Denver led 94-86 at the end of the third quarter but Charlotte went on a 12-0 run to start the fourth against a Nuggets’ bench unit which the Hornets outscored 50-19, as Charlotte built up a sizeable lead and was able to hold off Denver down the stretch.

After the game, Nuggets’ coach Michael Malone was adamant that the team needed more from their bench unit in the loss, specifically Wilson Chandler and Mason Plumlee.

“For whatever reason, our bench didn’t give us anything tonight,” Malone said. “We need more from Wilson (Chandler), Jamal (Murray), Mason (Plumlee), Juancho (Hernangomez), two of those guys are rookies, you know what I mean? So that’s where you need guys like Wilson and Mason to step up but again, for them to outscore us 50-19 off the bench, that’s a dominating bench performance obviously and hopefully, as we move forward, we can get a more balanced effort and attack from our bench.”

The Nuggets’ season and playoff run is nearing its breaking point with Denver two games back of Portland for the eighth seed in the Western Conference, but three if you factor in tiebreakers with just seven regular season games remaining.

Denver isn’t being given much of a chance for the eighth seed by the oddsmakers. FiveThirtyEight.com has the Nuggets with just a two percent chance to make the playoffs, but what that projection isn’t taking into account is that Trail Blazers’ starting center Jusuf Nurkic will miss the rest of the regular season with a non-displaced fibular fracture in his right leg. Nurkic could come back for the playoffs, according to The Vertical, but Portland’s defense will take an immediate dive without Nurkic’s presence.

Malone isn’t worried about the playoffs, though. Denver’s head coach just wants his team to compete, something he thinks select individuals weren’t doing in the Nuggets’ loss to Charlotte.

Here’s Malone’s response to what his message is to his players and what the team’s focus is over the last two weeks of the regular season:

Compete. Find a group of guys that’s going to go out there and compete. These games matter. Anything can happen. But I’m not worried about playoffs right now. I’m worried about us kind of finishing the right way and if we do finish the right way maybe other things happen and we give ourselves a chance. But I think we have some guys on this team that are starting to feel a little sorry for themselves and maybe not willing to go out there and compete. Because Houston gets beat by Portland last night and the odds of us getting to a playoff spot are slim and none. I’m not worried about that. I want to find guys that when everything else looks bleak, who’s going to go out there and play anyways. We had a bunch of guys do that tonight and I think we had a couple guys who weren’t ready to do that and that’s disappointing. And going forward I’ll find a group of five guys, vets and young guys, whoever it may be, to go out there and play and play as hard as possible.
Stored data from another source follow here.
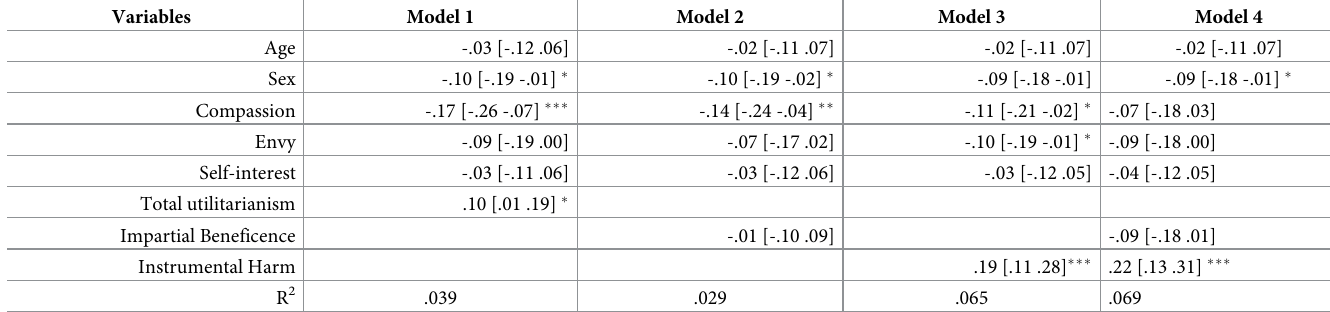
Table 6. Regression models predicting scores of the mutualism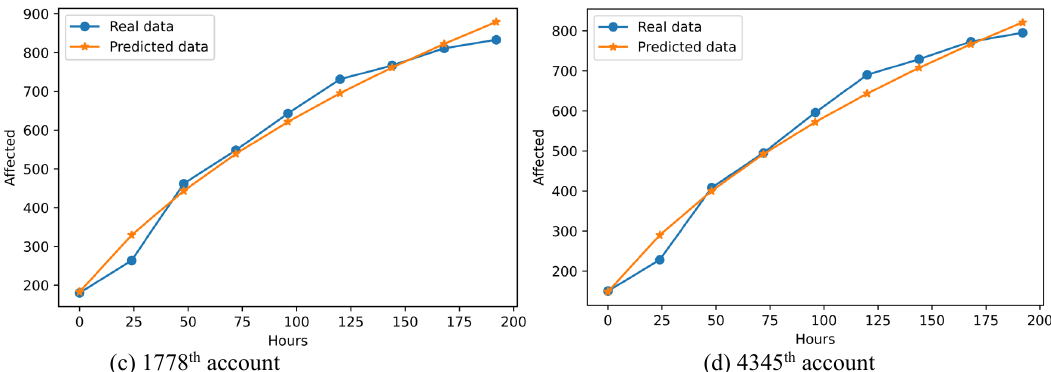
Fig. 5. Comparison between real and predicted number of affected data from four randomly selected users Fig. 5. shows a comparison between the real data and the estimated number of other users affected during the training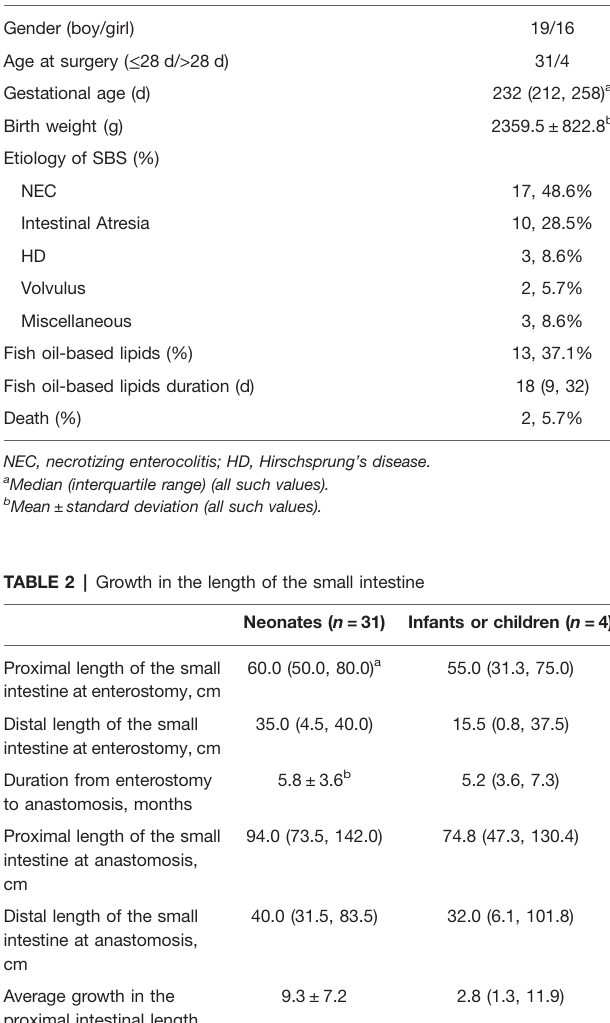
TABLE 1 | Clinical characteristics of the patients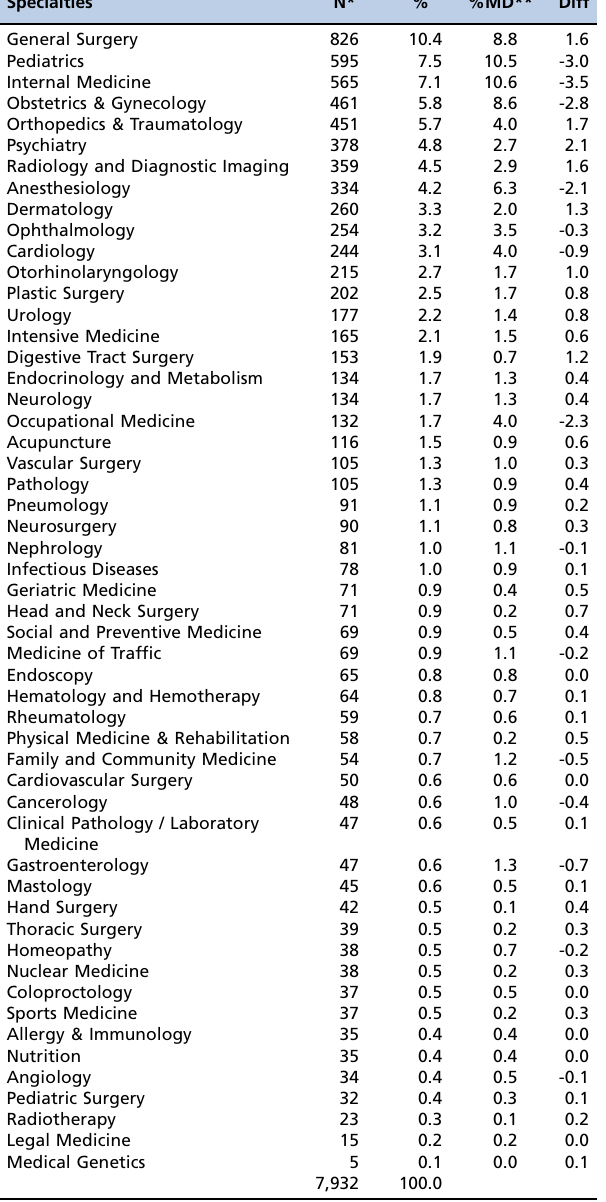
Table 2 - Medical specialties of physicians who graduated from the USP Medical School. Specialties General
Malone switched up his starting lineup against Charlotte and inserted Kenneth Faried at power forward, a spot he’s occupied for 29 games this season. It was a move, described by Malone, in part, to balance the scoring of his starting unit and bench. That clearly didn’t work against Charlotte.

But Faried and Nikola Jokic have shown a healthy chemistry together this season, outscoring their opponent by 111 points in the 420 minutes they’ve shared the floor this year. Jokic and Faried are the most efficient frontcourt combination the Nuggets have on their roster and it sounds like they’ll stick together in the starting lineup for now. Malone cited that duo’s ability to “play off each other,” and that Jokic and Faried have a “great way of complimenting each other,” but that switch didn’t translate into a more balanced rotation Friday.

The stakes are high with just two weeks remaining in Denver’s season and the Nuggets can’t afford many more losses. With Jameer Nelson‘s status up in the air for Sunday versus Miami, after the point guard suffered a right calf strain in the third quarter of Denver’s loss in Charlotte and did not return, the Nuggets could roll out their league-leading 30th starting lineup this season.

Malone’s been searching for a group of players and a rotation that will give him consistent basketball for 48 minutes all year long.

With seven games remaining in the regular season, he’s still looking.